Leonam dos Santos Guimarães, assessor da presidência da Eletronuclear e membro da Associação Internacional de Energia Nuclear (AIEA), também frisou a importância de investir na energia nuclear, mas ressaltou que a aposta nacional deve ser numa carteira diversificada de fontes. “O Brasil deve ampliar seu programa nuclear, mas seguirá o exemplo de outros países em desenvolvimento, como a China, que tem dezenas de reatores em atividade, em construção ou planejados.”
Um processo demorado
Um grande entrave para uma possível ampliação do uso da energia atômica no país, no entanto, é a dificuldade na construção de novas usinas. Angra 3, por exemplo, estava prevista para entrar em funcionamento em 2013, mas com menos de 50% da obra concluída, a inauguração foi adiada para 2016 ou até para o ano seguinte. Isso tem impacto nos custos, segundo Guimarães: “Uma usina nuclear demanda uma quantidade muito grande de investimentos; Angra 3 vai custar cerca de R$10 bilhões”, afirmou. “E, como qualquer obra, os seguidos adiamentos dos trabalhos acarretam em custos extras.”
O engenheiro lembrou que a Coreia do Sul construiu seu primeiro reator no mesmo período de Angra 1 e hoje possui mais de 20. Ele também lamentou as muitas condições impostas ao empreendimento no Brasil. “Precisamos de um novo modelo, com regras que garantam a segurança, mas não inviabilizem o projeto”, afirmou. “Devemos avaliar a possibilidade de parcerias público-privadas. Há muitas maneiras de fazer isso e manter o controle público, mas não há marco regulatório que defina essas regras.”
Os aspectos legais colocam em risco até mesmo o futuro imediato após a construção de Angra 3. O Plano Nacional de Energia prevê a implementação de ao menos mais quatro usinas até 2030 e a Eletronuclear já realizou, inclusive, estudos sobre as possíveis localidades para instalação dos novos reatores no Nordeste e no Sudeste do país. No entanto, Guimarães explica que ainda há muito o que definir antes de tirar o plano do papel. “Nem mesmo as regras para definir a localização das novas plantas estão bem definidas e isso pode acabar atrasando o projeto”, afirmou.
Farias também reforçou a necessidade de acelerar o processo: “Hoje não há nenhuma possibilidade de apagão no país por conta da produção de energia, mas é preciso planejar o futuro agora, já que cada decisão estratégica nessa área precisa ser tomada com no mínimo cinco anos de antecedência”, avaliou.

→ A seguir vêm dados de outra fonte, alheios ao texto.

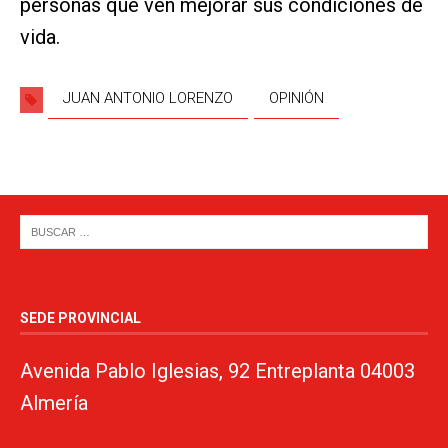
personas que ven mejorar sus condiciones de
vida.
JUAN ANTONIO LORENZO
OPINIÓN
SEDE PROVINCIAL
Avenida Pablo Iglesias, 92 Entreplanta 04003
Almería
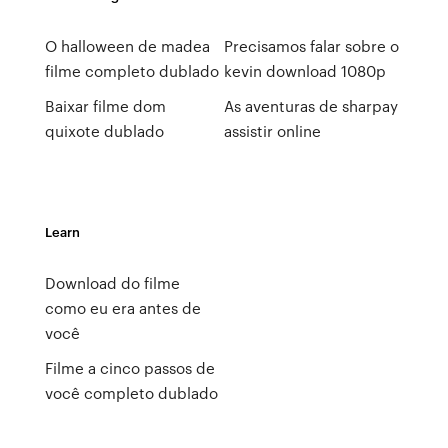
O halloween de madea
Precisamos falar sobre o
filme completo dublado
kevin download 1080p
Baixar filme dom
As aventuras de sharpay
quixote dublado
assistir online
Learn
Download do filme
como eu era antes de
você
Filme a cinco passos de
você completo dublado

Apesar das controvérsias em torno da energia nuclear, há indícios de avanços no setor nas próximas décadas. Vive-se, no momento, a expectativa da introdução de reatores da chamada geração 3+, que, de acordo com especialistas, são melhores e mais seguros que os atuais. Além disso, países como China e Índia têm obtido bons resultados na utilização de tório como combustível nuclear, processo mais ecológico que utiliza outro mineral abundante no Brasil. Por fim, os pesquisadores ainda buscam formas de desenvolver reatores à base de fusão nuclear – uma tecnologia estudada desde a década de 1950.